George Sand qui se veut le parangon de la féministe révolutionnaire, se révèle une femme pleine de préjugés et s’acharne à ce que son fils abandonne Marie des Poules pour s’engager dans un mariage plus convenable et digne de son rang. Marie Caillaud donna naissance à une fille naturelle, Marie-Lucie, et décèdera le 11 janvier 1914.
Pour interpréter ce personnage et celui de George Sand, Béatrice Agenin, ancienne sociétaire de la Comédie Française, connue pour avoir été la brillante partenaire de Jean-Paul Belmondo dans plusieurs pièces dont Cyrano de Bergerac, réussit dans cette pièce un tour de force en passant d’un personnage à l’autre sans aucun artifice, en ne travaillant que sur l’intériorité.

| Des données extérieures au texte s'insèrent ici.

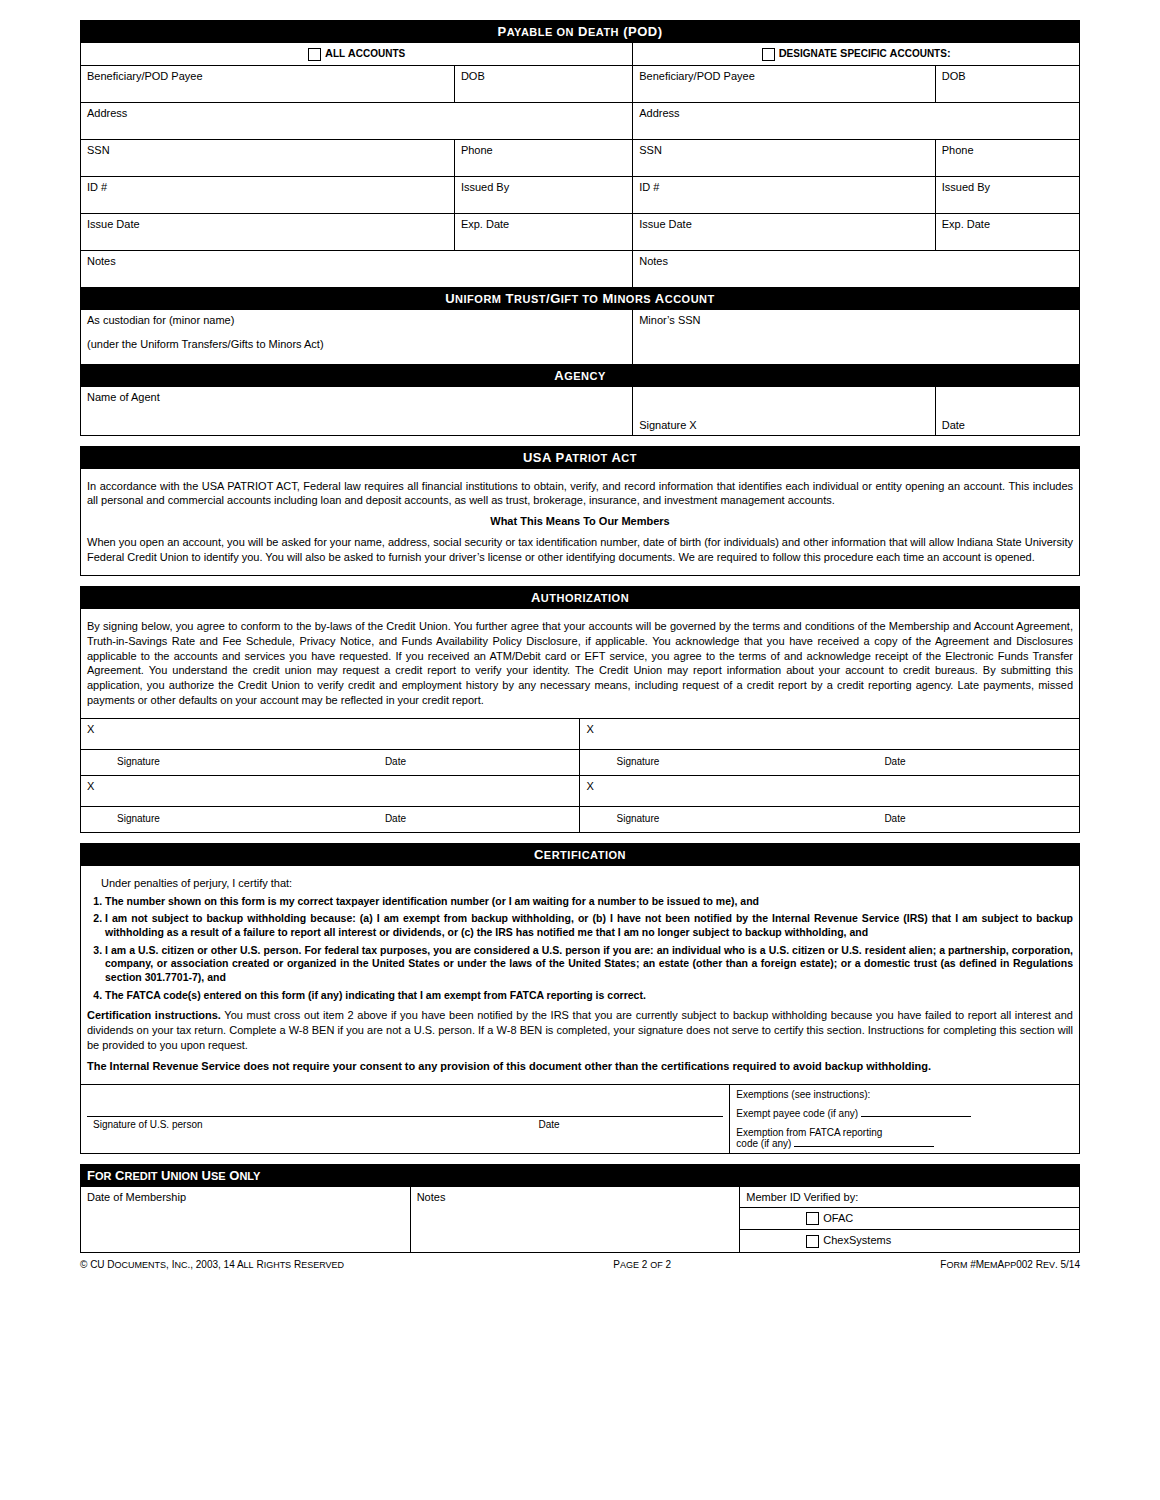| P AYABLE ON D EATH (POD) |
| A LL A CCOUNTS | D ESIGNATE S PECIFIC A CCOUNTS : |
| Beneficiary/POD Payee | DOB | Beneficiary/POD Payee | DOB |
| Address | Address |
| SSN | Phone | SSN | Phone |
| ID # | Issued By | ID # | Issued By |
| Issue Date | Exp. Date | Issue Date | Exp. Date |
| Notes | Notes |
| U NIFORM T RUST /G IFT TO M INORS A CCOUNT |
| As custodian for (minor name) (under the Uniform Transfers/Gifts to Minors Act) | Minor’s SSN |
| A GENCY |
| Name of Agent | Signature X | Date |
| USA P ATRIOT A CT |
| In accordance with the USA PATRIOT ACT, Federal law requires all financial institutions to obtain, verify, and record information that identifies each individual or entity opening an account. This includes all personal and commercial accounts including loan and deposit accounts, as well as trust, brokerage, insurance, and investment management accounts. What This Means To Our Members When you open an account, you will be asked for your name, address, social security or tax identification number, date of birth (for individuals) and other information that will allow Indiana State University Federal Credit Union to identify you. You will also be asked to furnish your driver’s license or other identifying documents. We are required to follow this procedure each time an account is opened. |
| A UTHORIZATION |
| By signing below, you agree to conform to the by-laws of the Credit Union. You further agree that your accounts will be governed by the terms and conditions of the Membership and Account Agreement, Truth-in-Savings Rate and Fee Schedule, Privacy Notice, and Funds Availability Policy Disclosure, if applicable. You acknowledge that you have received a copy of the Agreement and Disclosures applicable to the accounts and services you have requested. If you received an ATM/Debit card or EFT service, you agree to the terms of and acknowledge receipt of the Electronic Funds Transfer Agreement. You understand the credit union may request a credit report to verify your identity. The Credit Union may report information about your account to credit bureaus. By submitting this application, you authorize the Credit Union to verify credit and employment history by any necessary means, including request of a credit report by a credit reporting agency. Late payments, missed payments or other defaults on your account may be reflected in your credit report. |
| X | | X | |
| / Signature / Date / | / Signature / Date / |
| X | | X | |
| / Signature / Date / | / Signature / Date / |
| C ERTIFICATION |
| Under penalties of perjury, I certify that: The number shown on this form is my correct taxpayer identification number (or I am waiting for a number to be issued to me), and I am not subject to backup withholding because: (a) I am exempt from backup withholding, or (b) I have not been notified by the Internal Revenue Service (IRS) that I am subject to backup withholding as a result of a failure to report all interest or dividends, or (c) the IRS has notified me that I am no longer subject to backup withholding, and I am a U.S. citizen or other U.S. person. For federal tax purposes, you are considered a U.S. person if you are: an individual who is a U.S. citizen or U.S. resident alien; a partnership, corporation, company, or association created or organized in the United States or under the laws of the United States; an estate (other than a foreign estate); or a domestic trust (as defined in Regulations section 301.7701-7), and The FATCA code(s) entered on this form (if any) indicating that I am exempt from FATCA reporting is correct. Certification instructions. You must cross out item 2 above if you have been notified by the IRS that you are currently subject to backup withholding because you have failed to report all interest and dividends on your tax return. Complete a W-8 BEN if you are not a U.S. person. If a W-8 BEN is completed, your signature does not serve to certify this section. Instructions for completing this section will be provided to you upon request. The Internal Revenue Service does not require your consent to any provision of this document other than the certifications required to avoid backup withholding. |
| / Signature of U.S. person / Date / | Exemptions (see instructions): Exempt payee code (if any) Exemption from FATCA reporting code (if any) |
| F OR C REDIT U NION U SE O NLY |
| Date of Membership | Notes | / Member ID Verified by: / / OFAC / / ChexSystems / |
© CU DOCUMENTS, INC., 2003, 14 ALL RIGHTS RESERVED
PAGE 2 OF 2
FORM #MEMAPP002 REV. 5/14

Arnaud Denis, fondateur de la troupe théâtrale des Compagnons de la Chimère, campe avec élégance et brio le rôle du fils. Il a obtenu pour son interprétation le Prix du Meilleur Comédien décerné par le jury du Prix « Avignon à l’Unisson ». Rares sont ces duos au théâtre où l’osmose et l’intelligence des deux interprètes soient aussi aboutis. Cette complicité naturelle pourrait avoir pour explication leur formation commune, bien qu’à des générations diverses, comme élèves de Jean Périmony et Jean-Laurent Cochet – comme l’auteur de la pièce. On ne saurait achever cette chronique sans féliciter Laurent Béal pour ses éclairages, dont la luminosité peint la scène, et Catherine Bluwal pour ses décors.